Action item - Run through the records and, wherever a line holds the word "humidities", return that line.

Records excerpted from a collection -
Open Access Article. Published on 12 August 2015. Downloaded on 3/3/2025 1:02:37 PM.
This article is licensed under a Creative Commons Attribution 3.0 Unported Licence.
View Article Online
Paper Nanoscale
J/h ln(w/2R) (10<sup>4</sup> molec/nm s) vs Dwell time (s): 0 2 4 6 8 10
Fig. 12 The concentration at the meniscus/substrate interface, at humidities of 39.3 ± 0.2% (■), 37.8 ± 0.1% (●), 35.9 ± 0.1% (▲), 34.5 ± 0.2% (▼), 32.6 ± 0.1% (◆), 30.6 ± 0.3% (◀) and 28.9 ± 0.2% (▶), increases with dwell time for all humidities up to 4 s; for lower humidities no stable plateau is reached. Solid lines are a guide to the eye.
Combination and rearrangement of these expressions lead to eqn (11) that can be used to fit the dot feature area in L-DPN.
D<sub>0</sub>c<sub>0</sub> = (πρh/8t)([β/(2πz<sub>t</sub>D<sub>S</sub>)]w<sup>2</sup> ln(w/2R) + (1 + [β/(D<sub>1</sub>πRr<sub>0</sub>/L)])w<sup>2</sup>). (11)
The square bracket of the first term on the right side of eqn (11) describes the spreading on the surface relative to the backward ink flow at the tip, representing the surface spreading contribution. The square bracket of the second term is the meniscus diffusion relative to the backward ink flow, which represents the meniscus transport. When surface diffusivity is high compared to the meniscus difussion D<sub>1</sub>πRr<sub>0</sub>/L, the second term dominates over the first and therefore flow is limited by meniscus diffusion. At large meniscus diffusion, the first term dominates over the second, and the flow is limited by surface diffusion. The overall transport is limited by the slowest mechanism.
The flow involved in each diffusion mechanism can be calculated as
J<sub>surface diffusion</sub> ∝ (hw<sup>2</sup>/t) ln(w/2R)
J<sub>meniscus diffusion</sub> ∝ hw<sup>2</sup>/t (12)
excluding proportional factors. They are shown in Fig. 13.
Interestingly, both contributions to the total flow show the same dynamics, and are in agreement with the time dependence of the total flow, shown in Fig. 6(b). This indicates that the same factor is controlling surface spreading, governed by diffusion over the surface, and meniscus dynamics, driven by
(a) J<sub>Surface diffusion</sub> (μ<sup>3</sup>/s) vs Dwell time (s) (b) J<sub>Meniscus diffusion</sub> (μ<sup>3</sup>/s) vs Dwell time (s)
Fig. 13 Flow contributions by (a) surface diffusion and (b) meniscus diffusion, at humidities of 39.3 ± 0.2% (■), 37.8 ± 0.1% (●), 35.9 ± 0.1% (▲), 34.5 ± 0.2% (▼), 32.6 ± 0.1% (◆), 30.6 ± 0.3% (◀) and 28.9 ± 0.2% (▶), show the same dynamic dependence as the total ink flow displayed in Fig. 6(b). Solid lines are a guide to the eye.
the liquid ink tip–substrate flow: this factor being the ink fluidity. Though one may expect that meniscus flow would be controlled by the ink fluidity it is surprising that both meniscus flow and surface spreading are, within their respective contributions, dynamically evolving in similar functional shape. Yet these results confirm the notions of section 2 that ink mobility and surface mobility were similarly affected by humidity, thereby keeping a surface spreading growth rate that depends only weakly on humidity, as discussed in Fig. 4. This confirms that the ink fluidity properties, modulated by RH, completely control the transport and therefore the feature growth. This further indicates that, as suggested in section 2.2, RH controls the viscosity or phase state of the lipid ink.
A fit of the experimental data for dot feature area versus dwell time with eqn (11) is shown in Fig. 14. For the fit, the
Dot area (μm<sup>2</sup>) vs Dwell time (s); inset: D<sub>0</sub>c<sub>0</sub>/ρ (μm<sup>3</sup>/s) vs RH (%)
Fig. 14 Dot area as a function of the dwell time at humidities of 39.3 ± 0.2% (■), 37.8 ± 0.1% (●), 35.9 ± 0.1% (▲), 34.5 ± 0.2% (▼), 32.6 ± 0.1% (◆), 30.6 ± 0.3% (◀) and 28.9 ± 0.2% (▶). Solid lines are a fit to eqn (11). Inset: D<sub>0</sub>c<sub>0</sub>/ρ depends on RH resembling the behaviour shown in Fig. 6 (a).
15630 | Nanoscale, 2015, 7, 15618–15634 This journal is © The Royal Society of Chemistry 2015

Output below -
Fig. 12 The concentration at the meniscus/substrate interface, at humidities of 39.3 ± 0.2% (■), 37.8 ± 0.1% (●), 35.9 ± 0.1% (▲), 34.5 ± 0.2% (▼), 32.6 ± 0.1% (◆), 30.6 ± 0.3% (◀) and 28.9 ± 0.2% (▶), increases with dwell time for all humidities up to 4 s; for lower humidities no stable plateau is reached. Solid lines are a guide to the eye.
Fig. 13 Flow contributions by (a) surface diffusion and (b) meniscus diffusion, at humidities of 39.3 ± 0.2% (■), 37.8 ± 0.1% (●), 35.9 ± 0.1% (▲), 34.5 ± 0.2% (▼), 32.6 ± 0.1% (◆), 30.6 ± 0.3% (◀) and 28.9 ± 0.2% (▶), show the same dynamic dependence as the total ink flow displayed in Fig. 6(b). Solid lines are a guide to the eye.
Fig. 14 Dot area as a function of the dwell time at humidities of 39.3 ± 0.2% (■), 37.8 ± 0.1% (●), 35.9 ± 0.1% (▲), 34.5 ± 0.2% (▼), 32.6 ± 0.1% (◆), 30.6 ± 0.3% (◀) and 28.9 ± 0.2% (▶). Solid lines are a fit to eqn (11). Inset: D<sub>0</sub>c<sub>0</sub>/ρ depends on RH resembling the behaviour shown in Fig. 6 (a).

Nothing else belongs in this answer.